▶ [Task]:
The entries that follow contain images, which should be left out; output everything else exactly.

........

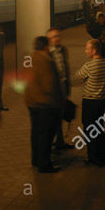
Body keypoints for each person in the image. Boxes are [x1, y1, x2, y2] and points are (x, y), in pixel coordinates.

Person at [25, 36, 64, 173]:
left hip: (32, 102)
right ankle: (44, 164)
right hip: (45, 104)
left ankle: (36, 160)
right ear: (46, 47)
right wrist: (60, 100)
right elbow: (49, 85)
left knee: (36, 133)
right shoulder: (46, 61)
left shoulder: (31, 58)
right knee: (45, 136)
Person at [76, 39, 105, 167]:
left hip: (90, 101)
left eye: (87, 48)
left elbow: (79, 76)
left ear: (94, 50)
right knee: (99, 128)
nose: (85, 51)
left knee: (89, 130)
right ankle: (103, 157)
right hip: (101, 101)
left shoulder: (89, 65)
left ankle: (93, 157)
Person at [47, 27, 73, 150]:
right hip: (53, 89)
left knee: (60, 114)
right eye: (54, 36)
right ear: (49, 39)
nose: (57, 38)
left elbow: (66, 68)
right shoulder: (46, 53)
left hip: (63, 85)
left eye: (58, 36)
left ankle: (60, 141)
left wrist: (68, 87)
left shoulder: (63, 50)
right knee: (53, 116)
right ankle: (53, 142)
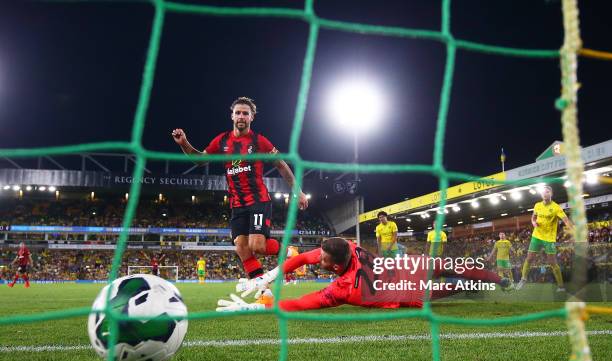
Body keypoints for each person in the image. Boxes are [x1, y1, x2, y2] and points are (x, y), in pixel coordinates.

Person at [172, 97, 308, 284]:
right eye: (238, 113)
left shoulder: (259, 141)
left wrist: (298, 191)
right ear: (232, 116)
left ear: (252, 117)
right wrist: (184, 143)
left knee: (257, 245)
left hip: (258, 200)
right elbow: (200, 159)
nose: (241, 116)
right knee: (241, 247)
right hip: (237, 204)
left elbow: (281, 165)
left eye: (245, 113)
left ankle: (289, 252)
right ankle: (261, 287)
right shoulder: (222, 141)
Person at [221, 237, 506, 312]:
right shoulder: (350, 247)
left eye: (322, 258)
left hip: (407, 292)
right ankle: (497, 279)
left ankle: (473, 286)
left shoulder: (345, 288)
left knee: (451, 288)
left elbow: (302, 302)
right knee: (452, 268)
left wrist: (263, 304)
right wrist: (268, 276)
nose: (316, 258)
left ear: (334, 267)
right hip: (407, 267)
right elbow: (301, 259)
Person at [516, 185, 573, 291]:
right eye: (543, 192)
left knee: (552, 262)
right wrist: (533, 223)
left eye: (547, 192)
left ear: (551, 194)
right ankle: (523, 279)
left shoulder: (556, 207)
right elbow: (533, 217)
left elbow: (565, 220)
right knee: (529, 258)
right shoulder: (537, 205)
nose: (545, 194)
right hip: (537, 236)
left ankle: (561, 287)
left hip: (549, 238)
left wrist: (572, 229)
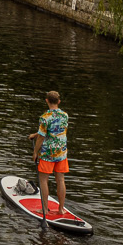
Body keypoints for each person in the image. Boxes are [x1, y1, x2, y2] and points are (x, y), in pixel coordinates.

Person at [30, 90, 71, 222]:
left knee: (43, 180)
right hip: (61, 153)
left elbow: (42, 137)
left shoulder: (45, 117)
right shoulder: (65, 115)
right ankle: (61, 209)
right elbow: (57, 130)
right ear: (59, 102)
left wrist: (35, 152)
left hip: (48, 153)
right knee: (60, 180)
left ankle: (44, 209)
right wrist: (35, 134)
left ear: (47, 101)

........

▶ [Exercise solution]:
Body keypoints for each person in the image. Boxes are [x1, y1, x2, y2] and points are (x, y), in pixel coordinates.

Person at [25, 36, 64, 173]:
left hip: (32, 102)
right ankle: (44, 164)
right hip: (45, 104)
left ankle: (36, 160)
right ear: (46, 47)
right wrist: (60, 100)
right elbow: (49, 85)
left knee: (36, 133)
right shoulder: (46, 61)
left shoulder: (31, 58)
right knee: (45, 136)
Person at [76, 39, 105, 167]:
left hip: (90, 101)
left eye: (87, 48)
left elbow: (79, 76)
left ear: (94, 50)
right knee: (99, 128)
nose: (85, 51)
left knee: (89, 130)
right ankle: (103, 157)
right hip: (101, 101)
left shoulder: (89, 65)
left ankle: (93, 157)
Person at [47, 27, 73, 150]:
right hip: (53, 89)
left knee: (60, 114)
right eye: (54, 36)
right ear: (49, 39)
nose: (57, 38)
left elbow: (66, 68)
right shoulder: (46, 53)
left hip: (63, 85)
left eye: (58, 36)
left ankle: (60, 141)
left wrist: (68, 87)
left shoulder: (63, 50)
right knee: (53, 116)
right ankle: (53, 142)
Body keypoints for each person in the image. Boxes are [x1, y1, x2, y2] and points are (x, y), in pixel coordinates.

Person at [172, 97, 308, 284]:
right eye: (238, 113)
left shoulder: (259, 141)
left wrist: (298, 191)
right ear: (232, 116)
left ear: (252, 117)
right wrist: (184, 143)
left knee: (257, 245)
left hip: (258, 200)
right elbow: (200, 159)
nose: (241, 116)
right knee: (241, 247)
right hip: (237, 204)
left elbow: (281, 165)
left eye: (245, 113)
left ankle: (289, 252)
right ankle: (261, 287)
right shoulder: (222, 141)
Person at [221, 237, 506, 312]:
right shoulder: (350, 247)
left eye: (322, 258)
left hip: (407, 292)
right ankle: (497, 279)
left ankle: (473, 286)
left shoulder: (345, 288)
left knee: (451, 288)
left elbow: (302, 302)
right knee: (452, 268)
left wrist: (263, 304)
right wrist: (268, 276)
nose: (316, 258)
left ear: (334, 267)
right hip: (407, 267)
right elbow: (301, 259)
Person at [516, 185, 573, 291]:
right eye: (543, 192)
left knee: (552, 262)
right wrist: (533, 223)
left eye: (547, 192)
left ear: (551, 194)
right ankle: (523, 279)
left shoulder: (556, 207)
right elbow: (533, 217)
left elbow: (565, 220)
right knee: (529, 258)
right shoulder: (537, 205)
nose: (545, 194)
right hip: (537, 236)
left ankle: (561, 287)
left hip: (549, 238)
left wrist: (572, 229)
Body keypoints for each person in the image. Boxes are [x1, y1, x2, y2] and points are (x, y), in pixel coordinates.

Person at [30, 90, 71, 222]:
left knee: (43, 180)
right hip: (61, 153)
left elbow: (42, 137)
left shoulder: (45, 117)
right shoulder: (65, 115)
right ankle: (61, 209)
right elbow: (57, 130)
right ear: (59, 102)
left wrist: (35, 152)
left hip: (48, 153)
right knee: (60, 180)
left ankle: (44, 209)
right wrist: (35, 134)
left ear: (47, 101)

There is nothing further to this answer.